Hay otra diferencia que las separa y que ninguna de las dos nombra directamente. En La virgen de la tosquera, los hombres casi no existen. No hay un antagonista masculino, no hay una figura de autoridad que organice el conflicto ni una mirada que desde afuera juzgue a las chicas. El horror ocurre en un espacio exclusivamente femenino, entre cuerpos que se conocen demasiado bien. El peligro no viene de afuera del grupo, sino de adentro.

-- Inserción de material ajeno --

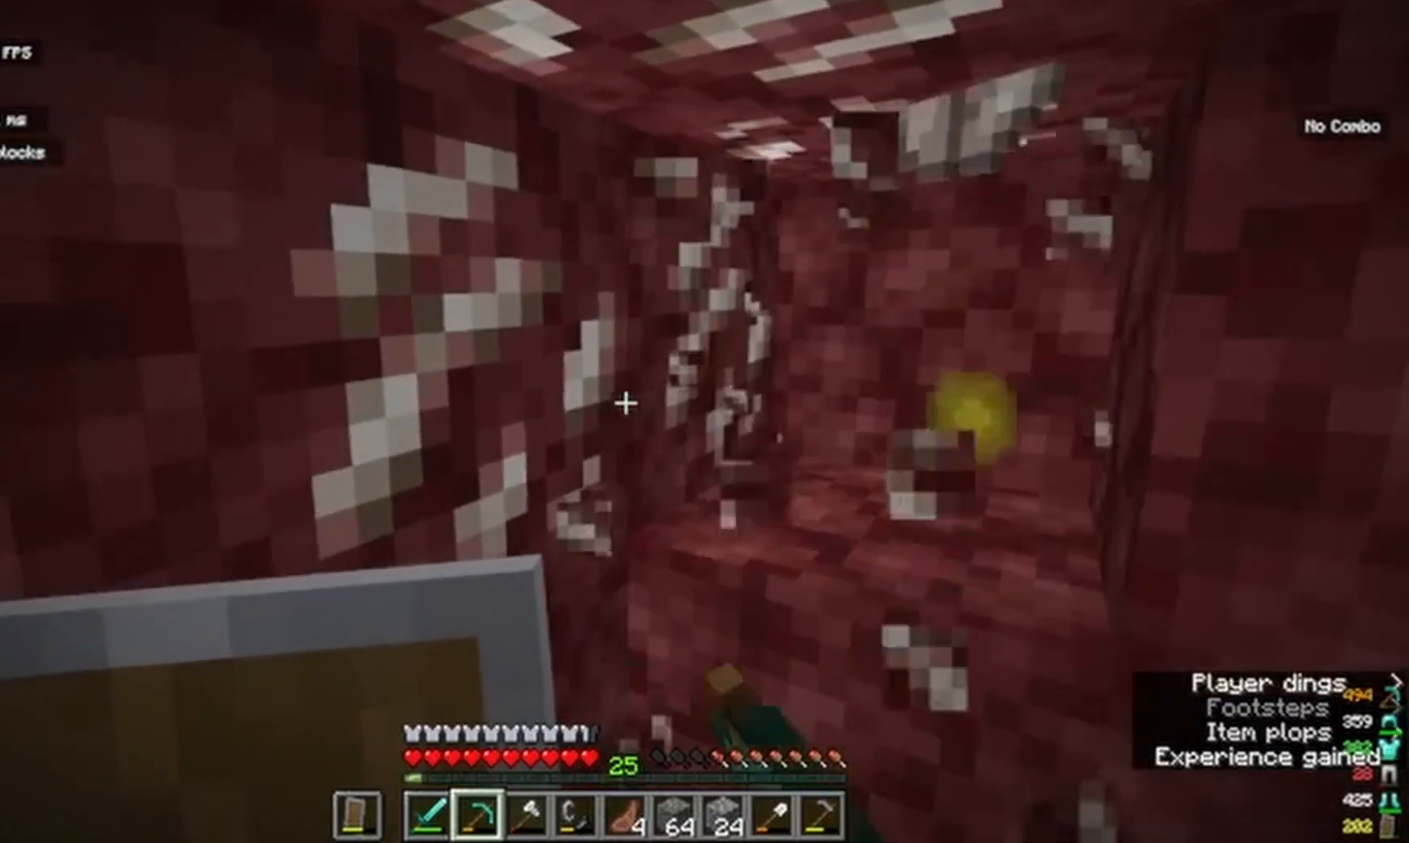
{"keys": [], "mouse": ["left"], "events": []}
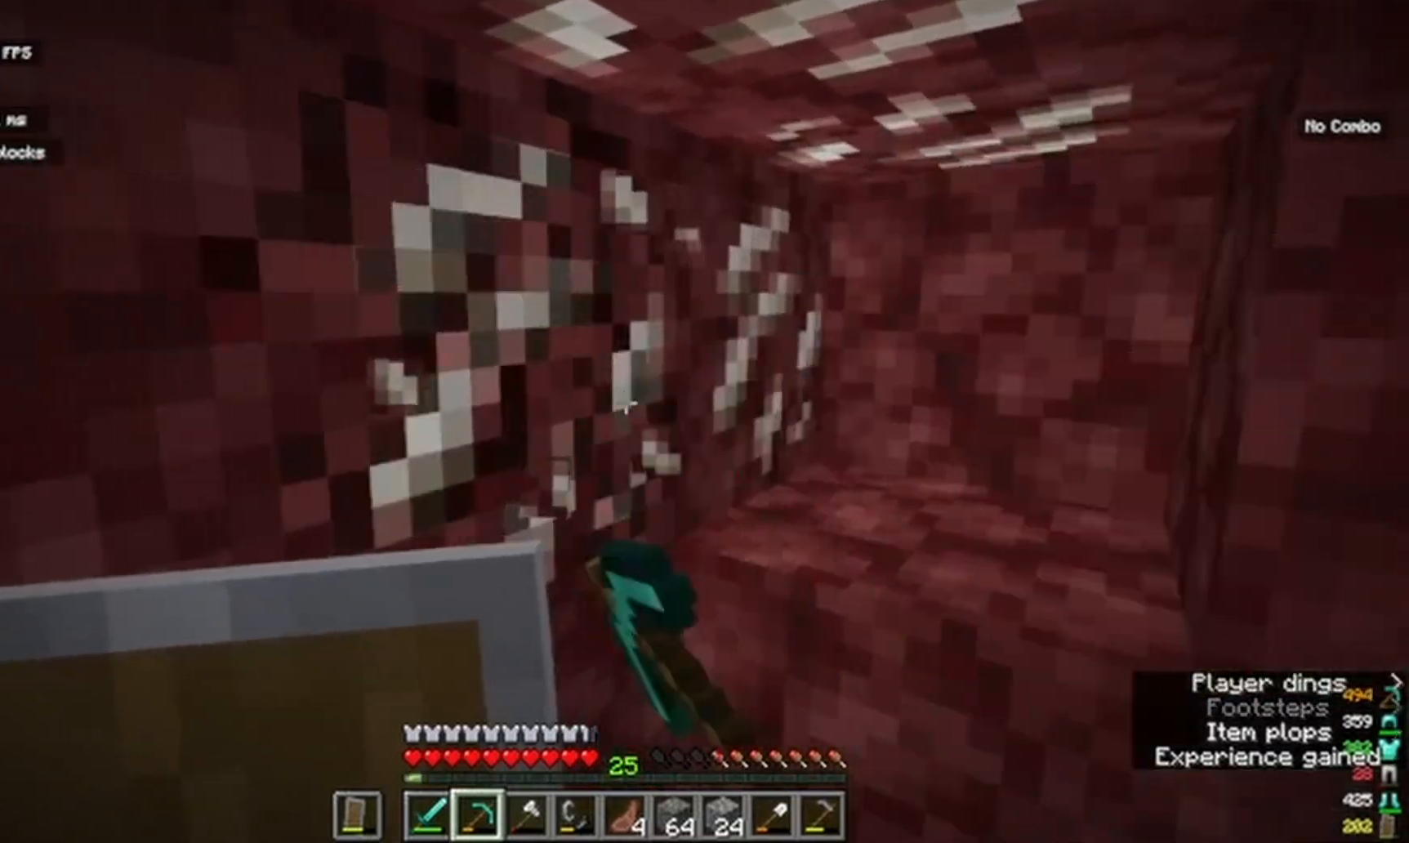
{"keys": [], "mouse": ["left"], "events": []}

¡La novia!, en cambio, no puede desprenderse del hombre aunque lo intente. Frankenstein crea a la novia, el detective masculino estructura la subtrama, el gánster organiza el caos del tercer acto. Gyllenhaal declara que su película es sobre la agencia femenina, pero la novia necesita al creador para existir, necesita al detective para tener contexto y necesita al gánster para tener clímax. La película habla de liberación, pero construye su arquitectura narrativa alrededor de figuras masculinas que la protagonista nunca termina de abandonar.
En el nuevo terror latinoamericano los monstruos no son universales ni redimibles. Viven en lugares específicos, cargados de violencia histórica concreta, en cuerpos que traen consigo una memoria que el género de consumo global no puede comprar ni simular. La virgen de la tosquera pertenece a esa tradición con derecho propio. No la define ni la encabeza, pero la integra con una inteligencia que se agradece y con una voluntad política que nunca se vuelve predicación. Hay una diferencia entre declarar que el monstruo es radical y serlo. En un cine que cada vez más necesita limpiar a sus monstruos para hacerlos queribles, mantener esa maldad intacta es más difícil de lo que parece.